Can I use a local LLM for both voice and text commands?
Yes, the same Assist pipeline handles both. Voice requires the Wyoming add-ons (faster-whisper for speech-to-text, Piper for text-to-speech, openWakeWord for wake word) in addition to the Ollama conversation agent. Text-only works the moment the conversation agent is attached to a pipeline, through the Assist chat window in the sidebar.
Testing with text first is faster for debugging, since you remove the wake word and audio pipeline as variables and can confirm the model itself is calling the right entities before adding voice hardware.
What hardware do I need for the full Assist voice pipeline, not just the LLM?
Home Assistant itself plus the Wyoming voice add-ons (faster-whisper, Piper, openWakeWord) run comfortably on a Raspberry Pi 5 with 16 GB RAM. The LLM is the heavier piece and is better run separately, on a machine with at least 8 GB VRAM. Voice satellites for additional rooms, ESP32-based microphone and speaker boards, cost around $15 each.

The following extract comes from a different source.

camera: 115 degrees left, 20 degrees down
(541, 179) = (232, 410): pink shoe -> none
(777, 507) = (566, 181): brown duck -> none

Running Home Assistant, the voice add-ons, and Ollama all on one box works for testing, but splitting the LLM onto its own GPU machine avoids the Pi becoming the bottleneck once you have more than one or two satellites talking to it.
Is running a local LLM with Home Assistant free?
The software is free. Home Assistant, Ollama, the Wyoming add-ons, and the Home-LLM integration are all open source with no subscription. Your only cost is hardware: a GPU with 8 GB VRAM if you do not already own one, or renting one by the hour to test before buying.
This compares to Home Assistant Cloud's Nabu Casa subscription, which costs $6.50 a month and includes a cloud conversation agent, but sends commands and audio outside your network.